Go to the line in the entries below that holds "- Like a tractor, but" and repeat exactly from there through the line that holds "1. AEM Code", inclusive.

----- Material provided

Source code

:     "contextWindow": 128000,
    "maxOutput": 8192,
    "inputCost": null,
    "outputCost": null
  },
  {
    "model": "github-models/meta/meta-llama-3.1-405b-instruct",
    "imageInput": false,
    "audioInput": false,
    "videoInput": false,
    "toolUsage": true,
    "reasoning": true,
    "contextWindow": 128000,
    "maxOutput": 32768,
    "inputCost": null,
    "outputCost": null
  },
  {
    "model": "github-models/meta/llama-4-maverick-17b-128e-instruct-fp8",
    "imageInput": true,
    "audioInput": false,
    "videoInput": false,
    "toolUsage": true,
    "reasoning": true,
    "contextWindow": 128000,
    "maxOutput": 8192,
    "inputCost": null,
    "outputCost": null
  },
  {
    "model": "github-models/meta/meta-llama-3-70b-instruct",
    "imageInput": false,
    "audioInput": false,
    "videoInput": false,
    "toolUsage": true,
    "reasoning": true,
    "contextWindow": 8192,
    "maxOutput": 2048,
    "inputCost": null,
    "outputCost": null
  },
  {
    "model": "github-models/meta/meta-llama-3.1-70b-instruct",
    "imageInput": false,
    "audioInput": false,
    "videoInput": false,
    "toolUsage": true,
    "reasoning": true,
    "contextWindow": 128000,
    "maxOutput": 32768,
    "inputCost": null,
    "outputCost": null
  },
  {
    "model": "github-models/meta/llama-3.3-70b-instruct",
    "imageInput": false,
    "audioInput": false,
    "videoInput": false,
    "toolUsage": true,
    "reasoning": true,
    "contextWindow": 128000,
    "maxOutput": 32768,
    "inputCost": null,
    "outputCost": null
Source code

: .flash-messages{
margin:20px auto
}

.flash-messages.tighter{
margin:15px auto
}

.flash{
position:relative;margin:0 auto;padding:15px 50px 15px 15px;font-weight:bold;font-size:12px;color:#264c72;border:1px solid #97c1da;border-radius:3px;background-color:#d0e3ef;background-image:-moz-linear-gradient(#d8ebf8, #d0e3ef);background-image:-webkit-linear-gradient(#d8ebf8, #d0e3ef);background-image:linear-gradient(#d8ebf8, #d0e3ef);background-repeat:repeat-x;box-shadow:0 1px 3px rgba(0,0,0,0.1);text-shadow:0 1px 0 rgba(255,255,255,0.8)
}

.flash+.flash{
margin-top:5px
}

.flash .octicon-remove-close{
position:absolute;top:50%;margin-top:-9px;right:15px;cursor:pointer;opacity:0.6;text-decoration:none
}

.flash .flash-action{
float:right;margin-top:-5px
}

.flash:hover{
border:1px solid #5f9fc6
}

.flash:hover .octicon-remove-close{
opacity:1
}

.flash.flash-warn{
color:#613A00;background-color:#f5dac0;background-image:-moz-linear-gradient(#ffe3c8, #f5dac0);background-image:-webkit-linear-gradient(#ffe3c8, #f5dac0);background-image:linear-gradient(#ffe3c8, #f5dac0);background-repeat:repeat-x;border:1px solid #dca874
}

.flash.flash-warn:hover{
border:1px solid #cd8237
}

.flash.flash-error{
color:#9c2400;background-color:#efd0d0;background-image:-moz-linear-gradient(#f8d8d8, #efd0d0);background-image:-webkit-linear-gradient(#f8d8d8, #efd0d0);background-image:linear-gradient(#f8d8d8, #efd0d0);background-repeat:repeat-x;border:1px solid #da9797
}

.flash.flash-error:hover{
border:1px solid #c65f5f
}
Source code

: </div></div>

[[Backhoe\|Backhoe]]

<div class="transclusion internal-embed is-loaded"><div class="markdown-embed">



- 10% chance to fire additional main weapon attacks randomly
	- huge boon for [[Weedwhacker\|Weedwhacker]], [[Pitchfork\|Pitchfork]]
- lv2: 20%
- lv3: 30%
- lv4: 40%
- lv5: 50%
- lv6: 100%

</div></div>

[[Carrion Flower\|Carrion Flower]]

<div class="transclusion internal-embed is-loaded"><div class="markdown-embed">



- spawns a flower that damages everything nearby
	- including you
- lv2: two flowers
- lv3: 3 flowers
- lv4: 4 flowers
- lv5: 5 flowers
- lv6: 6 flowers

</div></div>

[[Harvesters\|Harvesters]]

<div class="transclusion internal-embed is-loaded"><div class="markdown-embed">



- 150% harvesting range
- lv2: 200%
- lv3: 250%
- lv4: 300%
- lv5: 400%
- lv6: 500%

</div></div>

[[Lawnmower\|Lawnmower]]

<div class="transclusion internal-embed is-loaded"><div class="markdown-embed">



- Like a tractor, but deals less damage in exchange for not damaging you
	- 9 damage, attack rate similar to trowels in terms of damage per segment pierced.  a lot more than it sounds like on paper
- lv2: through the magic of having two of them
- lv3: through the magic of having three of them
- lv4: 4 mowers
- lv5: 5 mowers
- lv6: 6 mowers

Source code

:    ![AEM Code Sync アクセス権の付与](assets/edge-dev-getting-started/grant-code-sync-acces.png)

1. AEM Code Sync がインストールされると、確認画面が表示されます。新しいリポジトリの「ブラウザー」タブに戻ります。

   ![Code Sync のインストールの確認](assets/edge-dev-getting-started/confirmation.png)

----------

_Problem solution_.
- Like a tractor, but deals less damage in exchange for not damaging you
	- 9 damage, attack rate similar to trowels in terms of damage per segment pierced.  a lot more than it sounds like on paper
- lv2: through the magic of having two of them
- lv3: through the magic of having three of them
- lv4: 4 mowers
- lv5: 5 mowers
- lv6: 6 mowers

Source code

:    ![AEM Code Sync アクセス権の付与](assets/edge-dev-getting-started/grant-code-sync-acces.png)

1. AEM Code Sync がインストールされると、確認画面が表示されます。新しいリポジトリの「ブラウザー」タブに戻ります。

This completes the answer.